Números concretos da Microsoft e da Uber
A decisão da Microsoft de cancelar as licenças do Claude Code surge no contexto do seu relatório de IA para o local de trabalho, publicado na mesma altura, que indica uma melhoria de produtividade de 80%, o que evidencia uma discrepância: o crescimento de custos terá ultrapassado o nível de benefícios considerado aceitável. Quando a Uber esgotou o orçamento em abril, cerca de 70% do código já enviado foi produzido com ferramentas de IA, sugerindo uma elevada dependência das equipas de engenharia do Claude Code; no entanto, essa dependência terá gerado uma pressão financeira que acabou por fazer com que o orçamento se esgotasse ao longo de apenas quatro meses no ano.
Dados de custos do setor: o inquérito da Mavvrik e a confirmação das tendências FinOps
O inquérito setorial da Mavvrik para 2025 mostra que: 85% das empresas têm previsões para custos de IA que divergem da realidade em mais de 10%, e 84% indicam que a despesa com IA levou a uma queda da margem bruta superior a 6 pontos percentuais. O número de equipas FinOps dedicadas à gestão financeira do gasto com IA subiu de 31% para 63% no espaço de um ano, duplicando. O investimento em capital em IA por parte de grandes empresas de tecnologia deverá atingir 65 mil milhões de dólares no primeiro trimestre de 2026. As empresas estão atualmente a sobrepor quotas, quadros internos de ranking e modelos de encaminhamento mais baratos às implementações de IA previstas para o final de 2025, para controlar a despesa que continua a crescer.
Perspetivas do negócio da Anthropic: lucro pela primeira vez no segundo trimestre
Apesar de a pressão sobre custos recair sobre os clientes empresariais, a Anthropic estima que a receita do segundo trimestre atinja 10,9 mil milhões de dólares, e a empresa afirma que este será o primeiro período em que conseguirá obter lucro. Os cortes da Microsoft e da Uber refletem ações de gestão de custos na vertente empresarial, e não uma diminuição da procura global pelos serviços da Anthropic.
Perguntas frequentes
Porque é que a Microsoft cancela as licenças do Claude Code em vez de reduzir a utilização?
Segundo a reportagem do The Verge, a Microsoft cancela as licenças porque o modelo de faturação baseado em tokens torna difícil suportar os custos em implementações em grande escala. A Microsoft publicou, na mesma altura, um relatório de IA para o local de trabalho que indicava uma melhoria de produtividade de 80%, mas o crescimento dos custos terá excedido o nível considerado aceitável. A Microsoft não divulgou números concretos de despesas com o Claude Code.
Onde é que o orçamento de IA da Uber é aplicado, em termos específicos?

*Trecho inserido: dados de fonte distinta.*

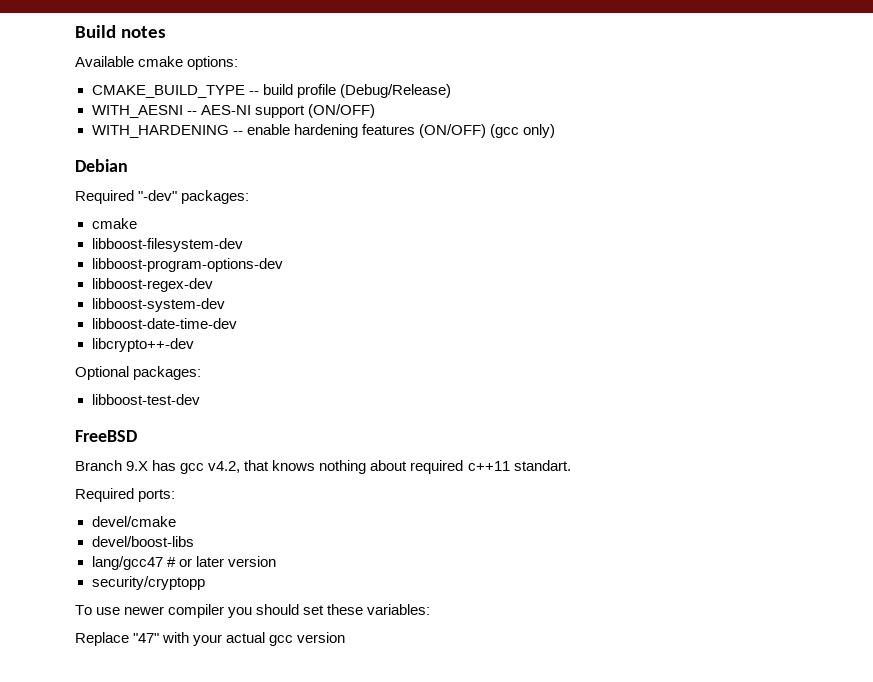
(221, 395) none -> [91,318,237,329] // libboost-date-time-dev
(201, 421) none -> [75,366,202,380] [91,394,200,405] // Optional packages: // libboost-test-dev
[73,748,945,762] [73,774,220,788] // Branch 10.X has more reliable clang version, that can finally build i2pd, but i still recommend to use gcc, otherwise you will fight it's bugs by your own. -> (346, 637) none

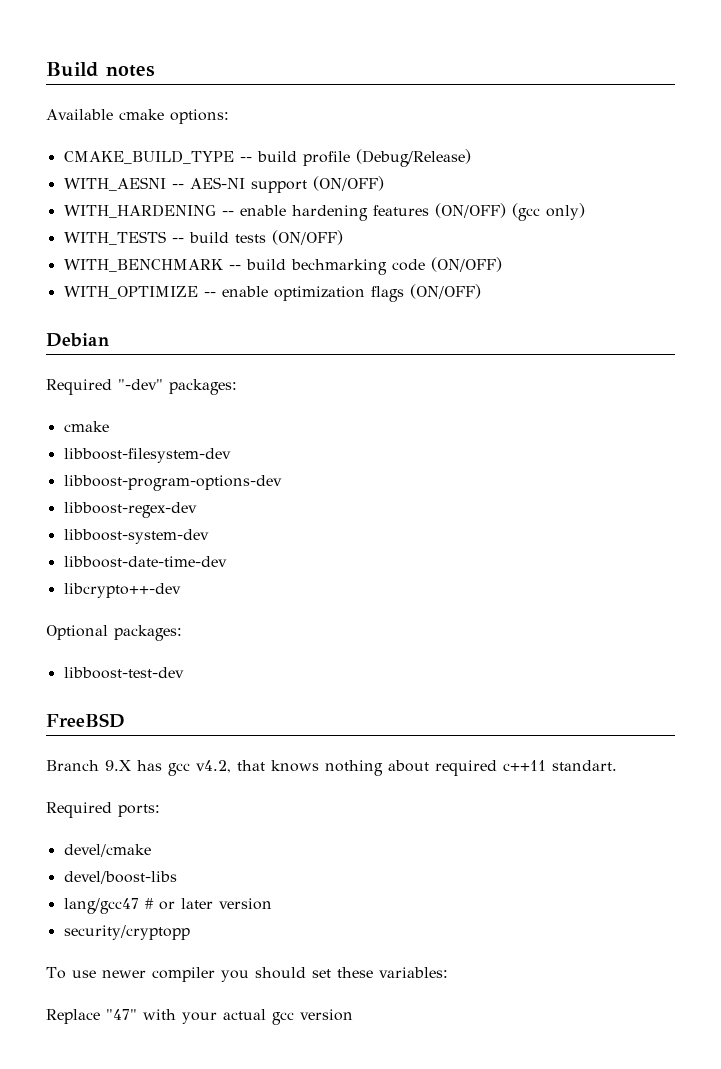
(555, 131) none -> [63,230,343,245] [63,257,502,275] [63,284,481,302] // WITH_TESTS -- build tests (ON/OFF) // WITH_BENCHMARK -- build bechmarking code (ON/OFF) // WITH_OPTIMIZE -- enable optimization flags (ON/OFF)

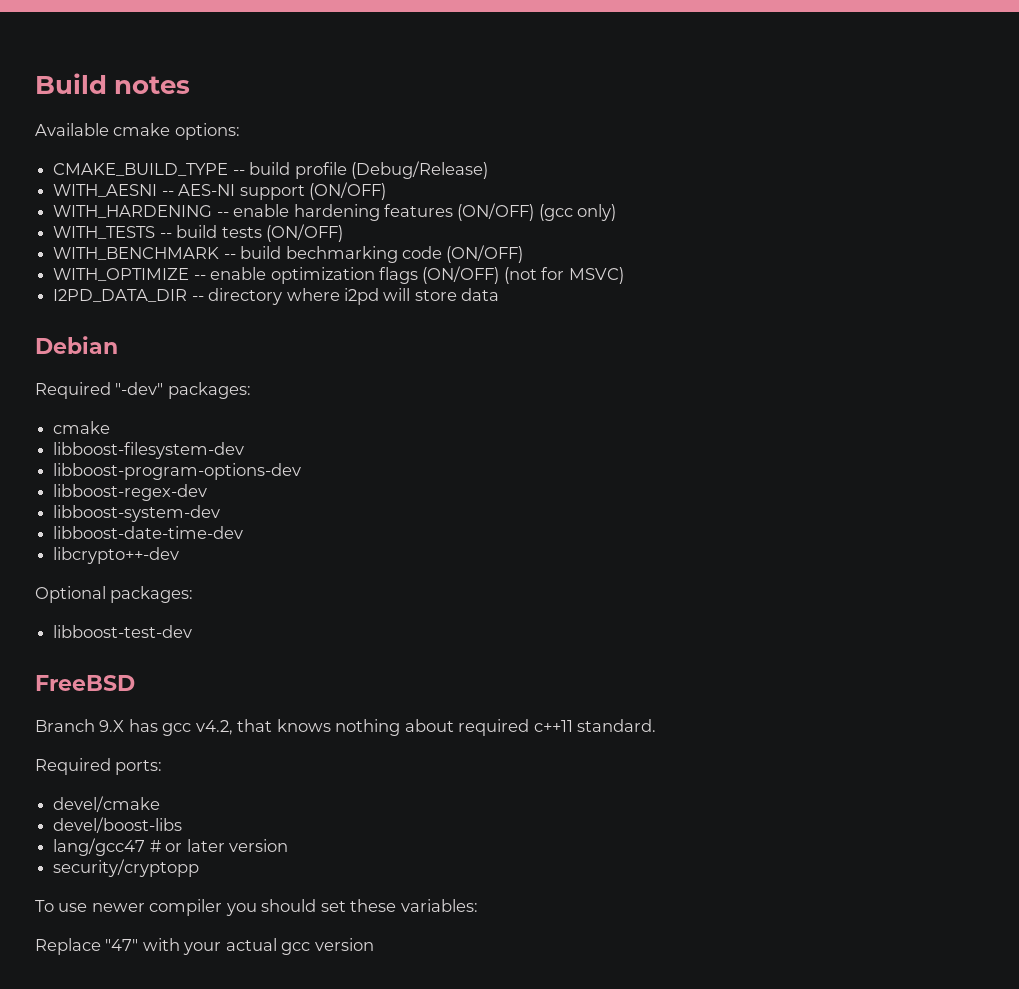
(481, 291) none -> [503,267,624,284] [53,288,500,305] (not for MSVC) // I2PD_DATA_DIR -- directory where i2pd will store data
[552,760,617,771] standart. -> [577,719,657,732] standard.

A despesa de IA da Uber concentra-se principalmente na implementação do Claude Code para cerca de 5.000 engenheiros, a um custo mensal por engenheiro de 500 a 2.000 dólares (fonte: Forbes). Até abril, cerca de 70% do código já enviado foi produzido com ferramentas de IA, o que demonstra a integração profunda do Claude Code no processo de engenharia da Uber.

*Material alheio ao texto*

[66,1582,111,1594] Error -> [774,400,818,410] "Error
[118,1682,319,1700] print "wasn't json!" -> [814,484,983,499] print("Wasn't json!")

Que tipo de inquérito é o que revela que 85% das previsões de custos de IA das empresas falham?
Os dados têm origem no inquérito setorial da Mavvrik para 2025; no mesmo, 84% das empresas afirmam que a despesa com IA levou a uma queda da margem bruta superior a 6 pontos percentuais. O número de equipas FinOps para gerir o gasto com IA aumentou de 31% para 63% ao longo de um ano, refletindo um foco muito maior das empresas no controlo financeiro do gasto com IA.